# A try at 127 film.



## Grandpa Ron (Apr 3, 2020)

My favorite camera is a Yashica 44 LM Twin Lens Reflects from my high school days. I shot roll after roll of B&W and color slides with it. Now the 127 format film is a specialty film and rather costly. The internet shows methods and devices for cutting 120 film to the 127 film width. It was a start.

Though there were no camera mods, the film modifications can be challenging, because they must be done in complete darkness or in a changing bag. You will need two 127 spools.  Here is a very brief description of the process.

Cut the 120 film width to fit the 127 spools (about 46mm). I used a cigar cutter.


Cut the take up end of the paper backing to reach from the feed roll over the film plain to the take up reel. This is measured from the start of the film.


Wind the cut 120 film onto the 127 spool, trim the backing paper the distance from the film plain to the feed roll. Then rewind the film onto the second spool keeping the film and paper tight, so you do not get a buckle in the paper backing.   
The Arista EDU film had 12 numbers close enough to be partially read in the red viewing window. However, my camera has automatic indexing so once the film was loaded, I did not need to read the film numbers.  The number spacing was 2 ½ inches so in theory I could have gotten and extra photo but the auto counter would not allow that.

Here a few of the results. As you can tell, with only a 2"x 2" format, the scan lines begin to show. The project was definitely a trip down memory lane.    

My old reliable showing a few "normal wear" marks.



An old Privy.                                                    Flood plane and pond.
 

Max, my constant companion.                     The kids TPed the neighbors house.
                                                                     A fitting shot for a 60's vintage camera.
  

These are "as shot" and the negatives scanned.

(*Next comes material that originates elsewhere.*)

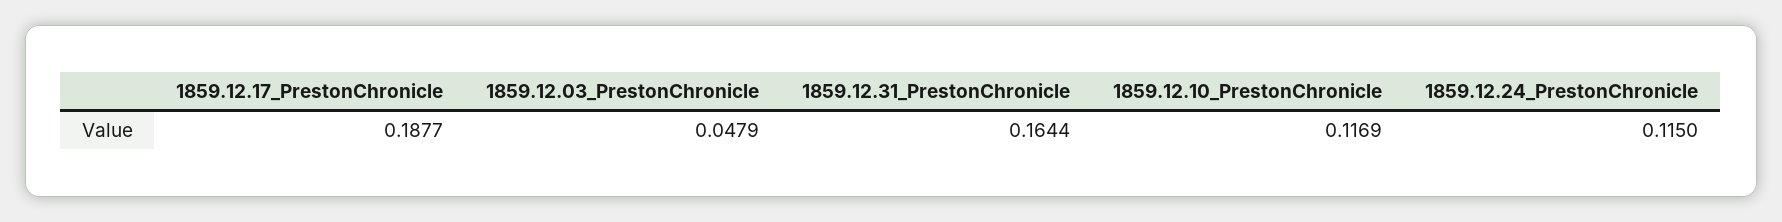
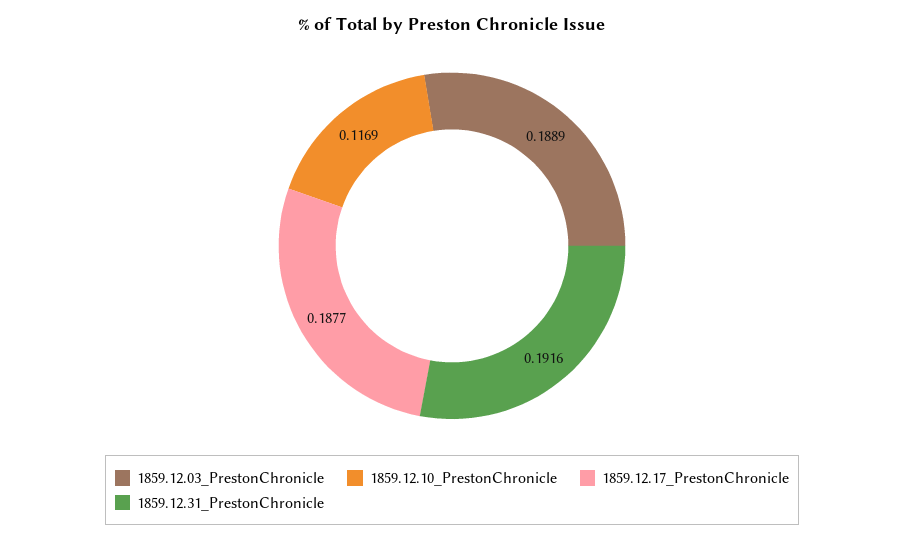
1859.12.03_PrestonChronicle: 0.0479 -> 0.1889
1859.12.31_PrestonChronicle: 0.1644 -> 0.1916
1859.12.24_PrestonChronicle: 0.115 -> none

Post Processing will be with photo paper after I set up a dark room.


----------



## webestang64 (Apr 3, 2020)

Looks like fun. 

Reminds me of my 126 film shoot.....     Hmmmmm.....126


----------



## smithdan (Apr 15, 2020)

Thanks for this informative post.  Just finished feeding some 35mm to a Pony 828, Ansco Lancer (Bilora Bella 44) is awaiting this treatment.


----------